START DOCUMENT EXCERPT

I want something that will give me a somewhat bright sound for mids & highs, lots of guitar work etc.


----------



## lsiberian (Mar 24, 2009)

mconner said:


> Thanks all for the suggestions. Here is what I have on the chopping block:
> Dali Lecktor 6's pr $1000.00
> Axiom M50 v2's pr $ 780.00
> Aperion Intimus 4T Tower pr $ 650.00
> ...


The Aperion's do offer free shipping both ways if you decide you don't like them. I'd try them out and if you like them you can save some cash. If not you won't be out anything. All the brands have good products though. If you like bass I know the SVS towers are great at that.


----------



## nova (Apr 30, 2006)

Again,... Sub or no sub?
There will be a huge difference in those speakers you are considering if there is no sub in the mix.


----------



## mconner (Apr 14, 2010)

lsiberian said:


> The Aperion's do offer free shipping both ways if you decide you don't like them. I'd try them out and if you like them you can save some cash. If not you won't be out anything. All the brands have good products though. If you like bass I know the SVS towers are great at that.


While bass is important, if need be I could suppliment ever so slightly with a sub. I am going to try and give a listen to the Dali's this week. This local dealer carries them, I had called inquiring about the Modraunts and after talking with the guy, he told me about Dali's. So, the interest is there so we will see how they sound.


----------



## mconner (Apr 14, 2010)

nova said:


> Again,... Sub or no sub?
> There will be a huge difference in those speakers you are considering if there is no sub in the mix.


Sorry, thought I had stated that in an earlier post. A sub is an option meaning I have one and could take it from the "great room setup" and incorporate into this. I don't want to give the wrong impression here, I am purely playing music and practicing the guitar parts of the songs. While I would love to have a dedicated "listening" room to sit back and relax in, this is going to be more of a practice play loud with the music setup. I will probably go with a black speaker just because I have never been a "wood box" fan although some are absolutely beautiful; they would be a waste of money for me though.

END DOCUMENT EXCERPT
START DATA

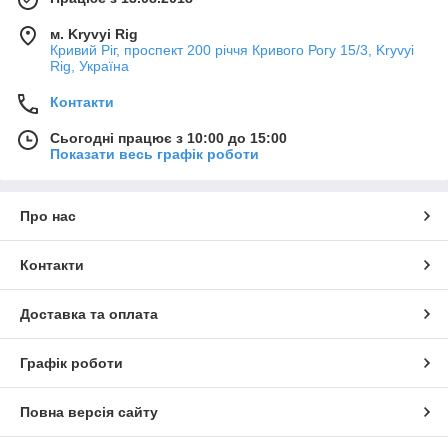
м. Kryvyi Rig
Кривий Ріг, проспект 200 річчя Кривого Рогу 15/3, Kryvyi
Rig, Україна
Контакти
Сьогодні працює з 10:00 до 15:00
Показати весь графік роботи
Про нас
Контакти
Доставка та оплата
Графік роботи
Повна версія сайту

END DATA

▶ _ACTIVITIES_:
a: In the speaker-shopping thread, can you rewrite everything from "Sorry, thought I" down to "for me though.", changing "black speaker" to "white speaker"?
b: What does the speaker-shopping thread say, in three sentences?
c: In the speaker-shopping thread, why does lsiberian suggest trying out the Aperions? Answer in one to three sentences.

▶ _ANSWERS TO THE PROBLEMS_:
a:
Sorry, thought I had stated that in an earlier post. A sub is an option meaning I have one and could take it from the "great room setup" and incorporate into this. I don't want to give the wrong impression here, I am purely playing music and practicing the guitar parts of the songs. While I would love to have a dedicated "listening" room to sit back and relax in, this is going to be more of a practice play loud with the music setup. I will probably go with a white speaker just because I have never been a "wood box" fan although some are absolutely beautiful; they would be a waste of money for me though.

b: mconner wants a somewhat bright sound for mids and highs and is weighing the Dali Lecktor 6, Axiom M50 v2 and Aperion Intimus 4T Tower. lsiberian suggests trying the Aperions because they ship free both ways, while nova asks whether a sub will be used, since that would make a big difference among those speakers. mconner replies that a sub from the great room setup is an option and that this setup is for playing music loud while practicing guitar parts.

c: Aperion offers free shipping both ways if you decide you don't like them. If you like them you save some cash, and if you don't, you won't be out anything.